Problem - The entries are to be given back verbatim; no picture is to be copied.

══════════

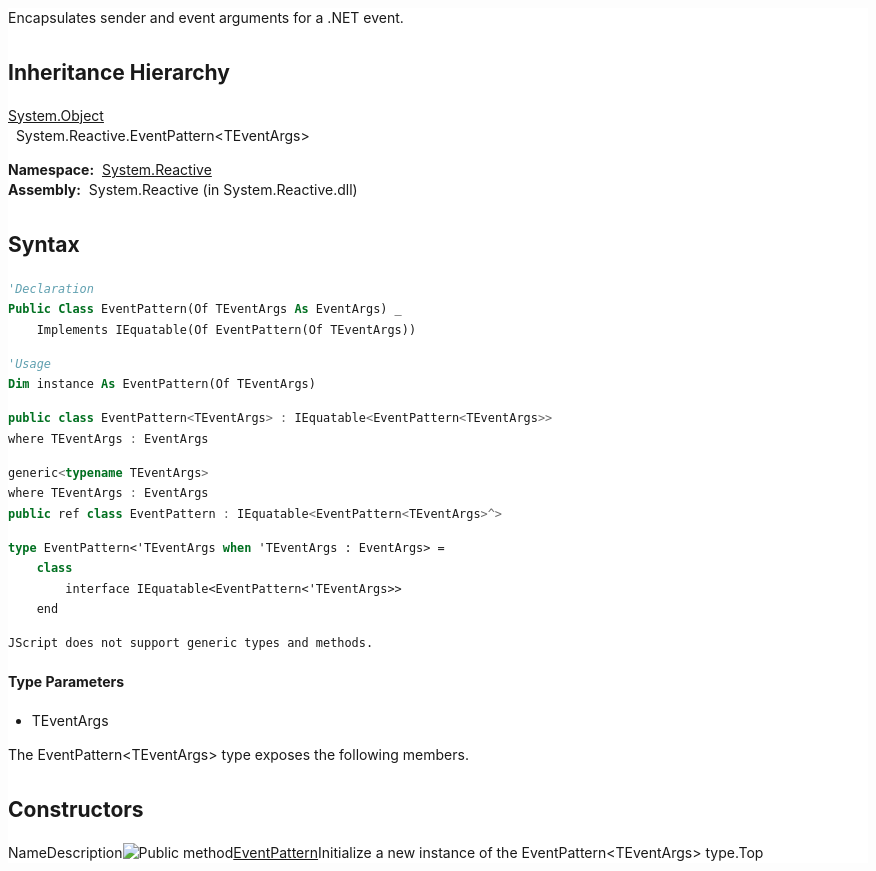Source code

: Encapsulates sender and event arguments for a .NET event.

## Inheritance Hierarchy

[System.Object](https://msdn.microsoft.com/en-us/library/e5kfa45b)  
  System.Reactive.EventPattern\<TEventArgs\>

**Namespace:**  [System.Reactive](System.Reactive\System.Reactive.md)  
**Assembly:**  System.Reactive (in System.Reactive.dll)

## Syntax

```vb
'Declaration
Public Class EventPattern(Of TEventArgs As EventArgs) _
    Implements IEquatable(Of EventPattern(Of TEventArgs))
```

```vb
'Usage
Dim instance As EventPattern(Of TEventArgs)
```

```csharp
public class EventPattern<TEventArgs> : IEquatable<EventPattern<TEventArgs>>
where TEventArgs : EventArgs
```

```c++
generic<typename TEventArgs>
where TEventArgs : EventArgs
public ref class EventPattern : IEquatable<EventPattern<TEventArgs>^>
```

```fsharp
type EventPattern<'TEventArgs when 'TEventArgs : EventArgs> =  
    class
        interface IEquatable<EventPattern<'TEventArgs>>
    end
```

```jscript
JScript does not support generic types and methods.
```

#### Type Parameters

- TEventArgs

The EventPattern\<TEventArgs\> type exposes the following members.

## Constructors

NameDescription![Public method](https://reactiveui.net/assets/img/Hh303103.pubmethod(en-us,VS.103).gif "Public method")[EventPattern<TEventArgs>](https://msdn.microsoft.com/en-us/library/m:system.reactive.eventpattern%601.#ctor(system.object%2c%600)(v=VS.103))Initialize a new instance of the EventPattern<TEventArgs> type.Top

══════════

Solution to the problem -
Source code

: Encapsulates sender and event arguments for a .NET event.

## Inheritance Hierarchy

[System.Object](https://msdn.microsoft.com/en-us/library/e5kfa45b)  
  System.Reactive.EventPattern\<TEventArgs\>

**Namespace:**  [System.Reactive](System.Reactive\System.Reactive.md)  
**Assembly:**  System.Reactive (in System.Reactive.dll)

## Syntax

```vb
'Declaration
Public Class EventPattern(Of TEventArgs As EventArgs) _
    Implements IEquatable(Of EventPattern(Of TEventArgs))
```

```vb
'Usage
Dim instance As EventPattern(Of TEventArgs)
```

```csharp
public class EventPattern<TEventArgs> : IEquatable<EventPattern<TEventArgs>>
where TEventArgs : EventArgs
```

```c++
generic<typename TEventArgs>
where TEventArgs : EventArgs
public ref class EventPattern : IEquatable<EventPattern<TEventArgs>^>
```

```fsharp
type EventPattern<'TEventArgs when 'TEventArgs : EventArgs> =  
    class
        interface IEquatable<EventPattern<'TEventArgs>>
    end
```

```jscript
JScript does not support generic types and methods.
```

#### Type Parameters

- TEventArgs

The EventPattern\<TEventArgs\> type exposes the following members.

## Constructors

NameDescription![Public method](https://reactiveui.net/assets/img/Hh303103.pubmethod(en-us,VS.103).gif "Public method")[EventPattern<TEventArgs>](https://msdn.microsoft.com/en-us/library/m:system.reactive.eventpattern%601.#ctor(system.object%2c%600)(v=VS.103))Initialize a new instance of the EventPattern<TEventArgs> type.Top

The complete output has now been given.